Warum schreibt Jan Feddersen krampfhaft ein Loblied auf das Fernsehen („wer das Fernsehen nicht aushält, hat im echten Leben keine Chance“ und „ihm wird das Herz verdorren“, weiter über die „Kunst der Meditation vor Bildschirmen“)? Blödsinn! Nur weil ein Referent in Dresden gewagt hat, eine Empfehlung zum Ausschalten zu geben. Tags zuvor wurde die mangelnde Bandbreite der sozial- und gesellschaftlichen Themen auf dem Kirchentag kritisiert. Ich bin davon überzeugt, dass Feddersen bei größerer Themenvielfalt eine Verzettelung angemahnt hätte. Leider ist die Kirchentaz aufgrund ihrer krampfhaften Fehlersuche im christlichen Umfeld nicht in der Lage, facettenreich und nachdenkenswert über den Kirchentag zu schreiben. Schade. CHRISTOPH DAUB, Recklinghausen

Den Deutschen Evangelischen Kirchentag begleitete die taz mit der mehrtägigen Beilage taz.die Kirchentaz.

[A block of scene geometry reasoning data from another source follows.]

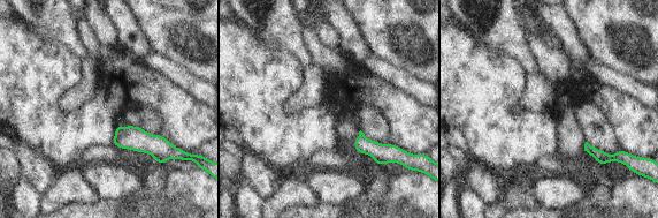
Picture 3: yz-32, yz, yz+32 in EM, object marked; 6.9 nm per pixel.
another direction
inspect(em, planes, letters, same)

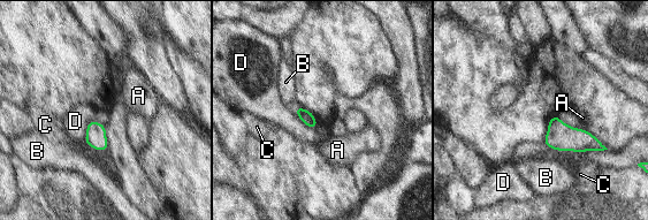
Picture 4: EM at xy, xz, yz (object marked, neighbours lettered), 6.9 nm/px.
accept()
A, B, C and D are other cells; none of them fits

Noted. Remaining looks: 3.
abrupt turn
inspect(3d, 2 µm, (5.90, 4.65, 8.00))

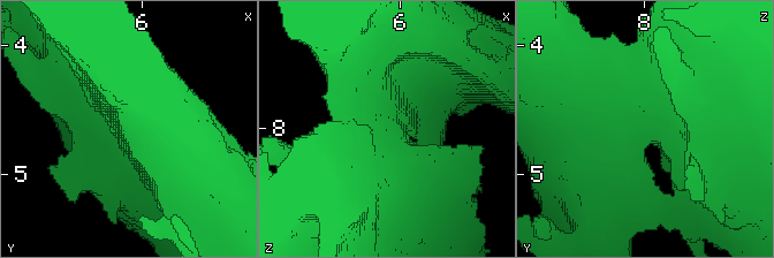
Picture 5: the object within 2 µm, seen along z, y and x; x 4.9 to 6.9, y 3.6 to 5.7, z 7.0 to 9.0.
arms of 380, 380 nm; now the EM
inspect(em, xy, step 8, tint, (5.88, 4.58, 7.94))

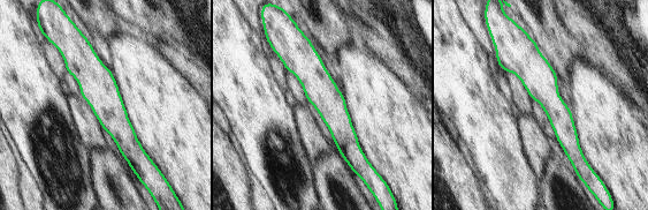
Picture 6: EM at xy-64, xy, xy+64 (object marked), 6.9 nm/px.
cut it another way
inspect(em, planes, letters, same)

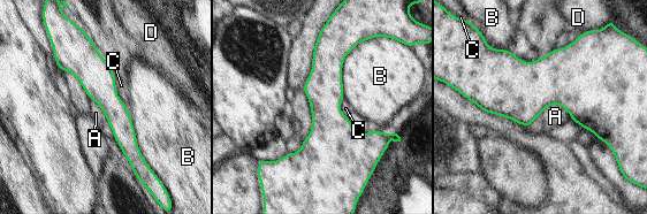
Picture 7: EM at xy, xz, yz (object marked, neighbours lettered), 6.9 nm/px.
B touches over 440 nm
accept()
A, B, C and D are other cells; border along (114, 75), (118, 96), (127, 107) in picture 7; all the same cell

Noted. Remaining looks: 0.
stop(no edits, rest unchecked)

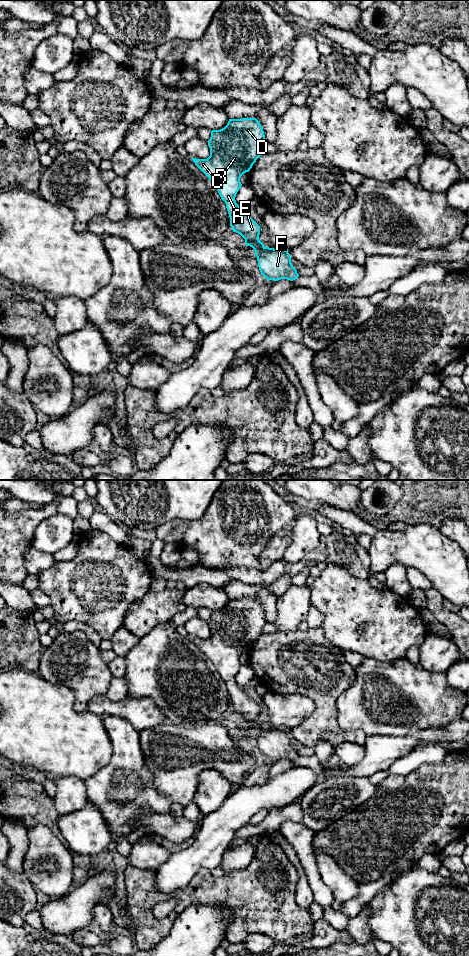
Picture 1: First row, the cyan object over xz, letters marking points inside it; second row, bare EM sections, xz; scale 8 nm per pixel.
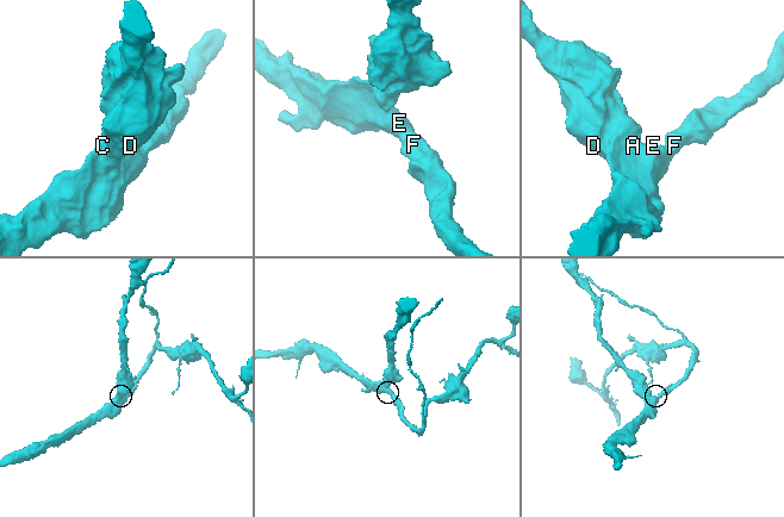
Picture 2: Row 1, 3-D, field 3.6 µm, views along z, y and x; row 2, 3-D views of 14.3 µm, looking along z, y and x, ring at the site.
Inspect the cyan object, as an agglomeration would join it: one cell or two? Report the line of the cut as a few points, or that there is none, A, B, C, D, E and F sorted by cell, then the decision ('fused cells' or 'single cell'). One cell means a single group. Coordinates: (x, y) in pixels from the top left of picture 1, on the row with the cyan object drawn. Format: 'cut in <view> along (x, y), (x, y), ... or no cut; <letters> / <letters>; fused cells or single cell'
no cut; A B C D E F; single cell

Der Nutzen dieser Beilage war bei Leserinnen und Lesern umstritten. Waren die einen erfreut über diese Wertschätzung eines christlichen Großereignisses, fürchten andere die Abkehr von der Tradition der Aufklärung und der damit verbundenen alten taz-Leserschaft.

Inhaltlich meinen einige taz-LeserInnen religiöse Intoleranz zu erkennen oder Belanglosigkeit.

Am Ende überwogen jedoch Zuschriften zu der sehr weltlichen Frage, ob das Verbot des Sonntagsshoppens des Teufels ist.